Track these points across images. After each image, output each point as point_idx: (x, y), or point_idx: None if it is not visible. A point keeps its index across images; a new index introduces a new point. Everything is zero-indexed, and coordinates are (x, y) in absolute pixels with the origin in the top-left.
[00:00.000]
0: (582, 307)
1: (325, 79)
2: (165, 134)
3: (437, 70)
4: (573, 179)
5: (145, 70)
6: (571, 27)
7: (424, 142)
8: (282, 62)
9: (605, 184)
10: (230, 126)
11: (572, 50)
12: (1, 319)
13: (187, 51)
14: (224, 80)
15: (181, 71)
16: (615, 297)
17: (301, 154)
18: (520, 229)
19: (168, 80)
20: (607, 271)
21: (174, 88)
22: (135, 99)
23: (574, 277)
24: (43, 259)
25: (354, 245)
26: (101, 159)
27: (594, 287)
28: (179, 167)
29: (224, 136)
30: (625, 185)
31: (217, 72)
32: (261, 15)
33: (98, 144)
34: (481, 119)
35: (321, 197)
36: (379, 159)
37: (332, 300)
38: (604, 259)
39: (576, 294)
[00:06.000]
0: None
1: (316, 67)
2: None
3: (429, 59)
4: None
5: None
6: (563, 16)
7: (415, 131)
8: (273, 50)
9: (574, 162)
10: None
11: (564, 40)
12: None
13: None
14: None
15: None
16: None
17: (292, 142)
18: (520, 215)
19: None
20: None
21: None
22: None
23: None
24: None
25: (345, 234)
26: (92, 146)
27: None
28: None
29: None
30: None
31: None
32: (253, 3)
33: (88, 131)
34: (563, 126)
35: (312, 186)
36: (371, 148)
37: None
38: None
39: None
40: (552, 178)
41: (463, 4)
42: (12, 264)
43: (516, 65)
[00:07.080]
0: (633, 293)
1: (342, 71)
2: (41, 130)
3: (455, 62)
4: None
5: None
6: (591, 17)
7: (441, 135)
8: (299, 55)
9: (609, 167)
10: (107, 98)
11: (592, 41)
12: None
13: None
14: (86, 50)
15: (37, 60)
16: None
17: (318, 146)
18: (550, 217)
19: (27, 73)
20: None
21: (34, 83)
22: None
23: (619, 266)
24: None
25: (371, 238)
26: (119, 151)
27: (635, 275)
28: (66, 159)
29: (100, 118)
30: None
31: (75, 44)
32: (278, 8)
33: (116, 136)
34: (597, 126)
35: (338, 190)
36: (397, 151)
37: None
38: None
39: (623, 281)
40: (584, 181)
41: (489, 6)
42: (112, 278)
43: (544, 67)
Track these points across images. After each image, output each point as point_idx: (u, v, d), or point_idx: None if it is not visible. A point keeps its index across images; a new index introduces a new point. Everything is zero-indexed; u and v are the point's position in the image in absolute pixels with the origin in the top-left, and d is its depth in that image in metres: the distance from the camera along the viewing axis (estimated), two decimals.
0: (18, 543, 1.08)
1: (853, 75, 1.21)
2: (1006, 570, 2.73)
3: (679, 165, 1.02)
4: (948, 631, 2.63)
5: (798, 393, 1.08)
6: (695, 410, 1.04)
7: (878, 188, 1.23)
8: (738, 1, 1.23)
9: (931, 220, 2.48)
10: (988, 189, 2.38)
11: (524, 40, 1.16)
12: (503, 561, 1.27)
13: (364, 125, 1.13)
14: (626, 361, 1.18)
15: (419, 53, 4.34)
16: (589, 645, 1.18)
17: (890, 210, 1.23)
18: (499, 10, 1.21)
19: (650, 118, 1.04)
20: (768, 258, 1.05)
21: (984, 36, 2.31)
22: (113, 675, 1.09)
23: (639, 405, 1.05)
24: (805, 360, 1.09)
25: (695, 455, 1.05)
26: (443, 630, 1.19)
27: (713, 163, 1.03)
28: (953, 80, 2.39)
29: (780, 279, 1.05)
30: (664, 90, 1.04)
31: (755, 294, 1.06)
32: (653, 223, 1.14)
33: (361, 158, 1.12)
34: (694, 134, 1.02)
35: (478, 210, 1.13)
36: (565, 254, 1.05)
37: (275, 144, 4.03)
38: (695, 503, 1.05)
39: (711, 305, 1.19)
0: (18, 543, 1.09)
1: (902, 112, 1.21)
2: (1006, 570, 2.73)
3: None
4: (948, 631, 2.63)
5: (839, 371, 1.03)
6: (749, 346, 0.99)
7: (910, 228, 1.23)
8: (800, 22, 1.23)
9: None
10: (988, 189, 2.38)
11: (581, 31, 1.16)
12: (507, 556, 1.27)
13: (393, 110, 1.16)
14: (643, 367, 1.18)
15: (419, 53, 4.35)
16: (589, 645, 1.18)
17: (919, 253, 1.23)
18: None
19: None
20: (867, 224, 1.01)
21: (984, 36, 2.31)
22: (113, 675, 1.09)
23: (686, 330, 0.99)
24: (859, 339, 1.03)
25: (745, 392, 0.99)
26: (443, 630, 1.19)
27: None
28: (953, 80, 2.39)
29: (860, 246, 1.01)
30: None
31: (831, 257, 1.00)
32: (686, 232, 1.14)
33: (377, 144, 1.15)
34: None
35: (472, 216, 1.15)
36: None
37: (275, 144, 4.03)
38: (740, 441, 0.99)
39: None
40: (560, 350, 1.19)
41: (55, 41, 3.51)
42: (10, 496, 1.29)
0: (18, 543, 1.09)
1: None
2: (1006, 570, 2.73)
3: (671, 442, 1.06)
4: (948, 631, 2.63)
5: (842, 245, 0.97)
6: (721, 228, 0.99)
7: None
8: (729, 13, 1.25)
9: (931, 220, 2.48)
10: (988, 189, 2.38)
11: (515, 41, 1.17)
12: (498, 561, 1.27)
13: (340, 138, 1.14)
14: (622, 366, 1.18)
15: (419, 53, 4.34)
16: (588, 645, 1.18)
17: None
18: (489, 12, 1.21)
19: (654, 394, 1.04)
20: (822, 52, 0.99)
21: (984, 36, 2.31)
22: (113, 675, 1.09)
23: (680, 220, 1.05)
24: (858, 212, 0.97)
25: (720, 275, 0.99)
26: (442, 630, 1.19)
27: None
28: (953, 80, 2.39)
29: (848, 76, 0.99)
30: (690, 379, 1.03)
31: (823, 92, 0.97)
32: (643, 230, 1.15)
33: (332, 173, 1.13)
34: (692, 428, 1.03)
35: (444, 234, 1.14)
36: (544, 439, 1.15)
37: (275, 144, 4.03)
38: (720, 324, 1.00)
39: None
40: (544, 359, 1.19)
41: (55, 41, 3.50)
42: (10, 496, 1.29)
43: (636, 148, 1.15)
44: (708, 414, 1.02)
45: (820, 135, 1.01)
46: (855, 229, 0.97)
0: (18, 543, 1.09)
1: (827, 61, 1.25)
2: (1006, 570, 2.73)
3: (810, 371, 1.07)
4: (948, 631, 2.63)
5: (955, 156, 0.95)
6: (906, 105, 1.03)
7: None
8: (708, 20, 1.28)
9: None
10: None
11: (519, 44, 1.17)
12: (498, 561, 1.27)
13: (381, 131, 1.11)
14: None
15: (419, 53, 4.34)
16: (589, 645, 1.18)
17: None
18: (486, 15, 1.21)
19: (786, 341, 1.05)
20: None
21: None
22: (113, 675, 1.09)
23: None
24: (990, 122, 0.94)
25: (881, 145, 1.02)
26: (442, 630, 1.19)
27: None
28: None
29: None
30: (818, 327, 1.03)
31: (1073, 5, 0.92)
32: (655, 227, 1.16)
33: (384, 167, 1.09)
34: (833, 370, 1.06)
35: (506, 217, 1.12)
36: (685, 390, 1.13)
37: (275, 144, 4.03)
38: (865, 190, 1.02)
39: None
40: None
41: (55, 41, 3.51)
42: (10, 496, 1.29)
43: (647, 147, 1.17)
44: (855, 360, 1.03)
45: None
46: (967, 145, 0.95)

### Problem requirements
When you answer, retype all of the material exactly as it appears above.

### Result of this task
Track these points across images. After each image, output each point as point_idx: (x, y), or point_idx: None if it is not visible. A point keeps its index across images; a new index introduces a new point. Everything is zero-indexed, and coordinates are (x, y) in absolute pixels with the origin in the top-left.
[00:00.000]
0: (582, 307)
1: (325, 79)
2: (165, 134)
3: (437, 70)
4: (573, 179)
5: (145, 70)
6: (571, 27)
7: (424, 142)
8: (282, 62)
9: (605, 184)
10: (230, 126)
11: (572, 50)
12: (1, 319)
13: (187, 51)
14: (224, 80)
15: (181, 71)
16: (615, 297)
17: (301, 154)
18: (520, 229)
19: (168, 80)
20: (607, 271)
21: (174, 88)
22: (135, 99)
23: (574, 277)
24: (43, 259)
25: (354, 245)
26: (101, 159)
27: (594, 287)
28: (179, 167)
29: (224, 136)
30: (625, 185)
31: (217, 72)
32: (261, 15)
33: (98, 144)
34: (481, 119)
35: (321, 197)
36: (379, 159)
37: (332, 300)
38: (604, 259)
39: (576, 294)
[00:06.000]
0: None
1: (316, 67)
2: None
3: (429, 59)
4: None
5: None
6: (563, 16)
7: (415, 131)
8: (273, 50)
9: (574, 162)
10: None
11: (564, 40)
12: None
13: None
14: None
15: None
16: None
17: (292, 142)
18: (520, 215)
19: None
20: None
21: None
22: None
23: None
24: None
25: (345, 234)
26: (92, 146)
27: None
28: None
29: None
30: None
31: None
32: (253, 3)
33: (88, 131)
34: (563, 126)
35: (312, 186)
36: (371, 148)
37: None
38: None
39: None
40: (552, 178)
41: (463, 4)
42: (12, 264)
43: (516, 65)
[00:07.080]
0: (633, 293)
1: (342, 71)
2: (41, 130)
3: (455, 62)
4: None
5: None
6: (591, 17)
7: (441, 135)
8: (299, 55)
9: (609, 167)
10: (107, 98)
11: (592, 41)
12: None
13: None
14: (86, 50)
15: (37, 60)
16: None
17: (318, 146)
18: (550, 217)
19: (27, 73)
20: None
21: (34, 83)
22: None
23: (619, 266)
24: None
25: (371, 238)
26: (119, 151)
27: (635, 275)
28: (66, 159)
29: (100, 118)
30: None
31: (75, 44)
32: (278, 8)
33: (116, 136)
34: (597, 126)
35: (338, 190)
36: (397, 151)
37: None
38: None
39: (623, 281)
40: (584, 181)
41: (489, 6)
42: (112, 278)
43: (544, 67)
Track these points across images. After each image, output each point as point_idx: (u, v, d), or point_idx: None if it is not visible. A point keeps its index across images; a new index introduces a new point. Everything is zero-indexed; u and v are the point's position in the image in absolute pixels with the origin in the top-left, and d is its depth in that image in metres: the distance from the camera along the viewing axis (estimated), two decimals.
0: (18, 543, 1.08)
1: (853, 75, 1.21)
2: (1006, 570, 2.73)
3: (679, 165, 1.02)
4: (948, 631, 2.63)
5: (798, 393, 1.08)
6: (695, 410, 1.04)
7: (878, 188, 1.23)
8: (738, 1, 1.23)
9: (931, 220, 2.48)
10: (988, 189, 2.38)
11: (524, 40, 1.16)
12: (503, 561, 1.27)
13: (364, 125, 1.13)
14: (626, 361, 1.18)
15: (419, 53, 4.34)
16: (589, 645, 1.18)
17: (890, 210, 1.23)
18: (499, 10, 1.21)
19: (650, 118, 1.04)
20: (768, 258, 1.05)
21: (984, 36, 2.31)
22: (113, 675, 1.09)
23: (639, 405, 1.05)
24: (805, 360, 1.09)
25: (695, 455, 1.05)
26: (443, 630, 1.19)
27: (713, 163, 1.03)
28: (953, 80, 2.39)
29: (780, 279, 1.05)
30: (664, 90, 1.04)
31: (755, 294, 1.06)
32: (653, 223, 1.14)
33: (361, 158, 1.12)
34: (694, 134, 1.02)
35: (478, 210, 1.13)
36: (565, 254, 1.05)
37: (275, 144, 4.03)
38: (695, 503, 1.05)
39: (711, 305, 1.19)
0: (18, 543, 1.09)
1: (902, 112, 1.21)
2: (1006, 570, 2.73)
3: None
4: (948, 631, 2.63)
5: (839, 371, 1.03)
6: (749, 346, 0.99)
7: (910, 228, 1.23)
8: (800, 22, 1.23)
9: None
10: (988, 189, 2.38)
11: (581, 31, 1.16)
12: (507, 556, 1.27)
13: (393, 110, 1.16)
14: (643, 367, 1.18)
15: (419, 53, 4.35)
16: (589, 645, 1.18)
17: (919, 253, 1.23)
18: None
19: None
20: (867, 224, 1.01)
21: (984, 36, 2.31)
22: (113, 675, 1.09)
23: (686, 330, 0.99)
24: (859, 339, 1.03)
25: (745, 392, 0.99)
26: (443, 630, 1.19)
27: None
28: (953, 80, 2.39)
29: (860, 246, 1.01)
30: None
31: (831, 257, 1.00)
32: (686, 232, 1.14)
33: (377, 144, 1.15)
34: None
35: (472, 216, 1.15)
36: None
37: (275, 144, 4.03)
38: (740, 441, 0.99)
39: None
40: (560, 350, 1.19)
41: (55, 41, 3.51)
42: (10, 496, 1.29)
0: (18, 543, 1.09)
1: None
2: (1006, 570, 2.73)
3: (671, 442, 1.06)
4: (948, 631, 2.63)
5: (842, 245, 0.97)
6: (721, 228, 0.99)
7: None
8: (729, 13, 1.25)
9: (931, 220, 2.48)
10: (988, 189, 2.38)
11: (515, 41, 1.17)
12: (498, 561, 1.27)
13: (340, 138, 1.14)
14: (622, 366, 1.18)
15: (419, 53, 4.34)
16: (588, 645, 1.18)
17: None
18: (489, 12, 1.21)
19: (654, 394, 1.04)
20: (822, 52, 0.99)
21: (984, 36, 2.31)
22: (113, 675, 1.09)
23: (680, 220, 1.05)
24: (858, 212, 0.97)
25: (720, 275, 0.99)
26: (442, 630, 1.19)
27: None
28: (953, 80, 2.39)
29: (848, 76, 0.99)
30: (690, 379, 1.03)
31: (823, 92, 0.97)
32: (643, 230, 1.15)
33: (332, 173, 1.13)
34: (692, 428, 1.03)
35: (444, 234, 1.14)
36: (544, 439, 1.15)
37: (275, 144, 4.03)
38: (720, 324, 1.00)
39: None
40: (544, 359, 1.19)
41: (55, 41, 3.50)
42: (10, 496, 1.29)
43: (636, 148, 1.15)
44: (708, 414, 1.02)
45: (820, 135, 1.01)
46: (855, 229, 0.97)
0: (18, 543, 1.09)
1: (827, 61, 1.25)
2: (1006, 570, 2.73)
3: (810, 371, 1.07)
4: (948, 631, 2.63)
5: (955, 156, 0.95)
6: (906, 105, 1.03)
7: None
8: (708, 20, 1.28)
9: None
10: None
11: (519, 44, 1.17)
12: (498, 561, 1.27)
13: (381, 131, 1.11)
14: None
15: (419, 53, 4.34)
16: (589, 645, 1.18)
17: None
18: (486, 15, 1.21)
19: (786, 341, 1.05)
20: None
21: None
22: (113, 675, 1.09)
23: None
24: (990, 122, 0.94)
25: (881, 145, 1.02)
26: (442, 630, 1.19)
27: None
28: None
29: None
30: (818, 327, 1.03)
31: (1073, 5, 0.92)
32: (655, 227, 1.16)
33: (384, 167, 1.09)
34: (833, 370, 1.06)
35: (506, 217, 1.12)
36: (685, 390, 1.13)
37: (275, 144, 4.03)
38: (865, 190, 1.02)
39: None
40: None
41: (55, 41, 3.51)
42: (10, 496, 1.29)
43: (647, 147, 1.17)
44: (855, 360, 1.03)
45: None
46: (967, 145, 0.95)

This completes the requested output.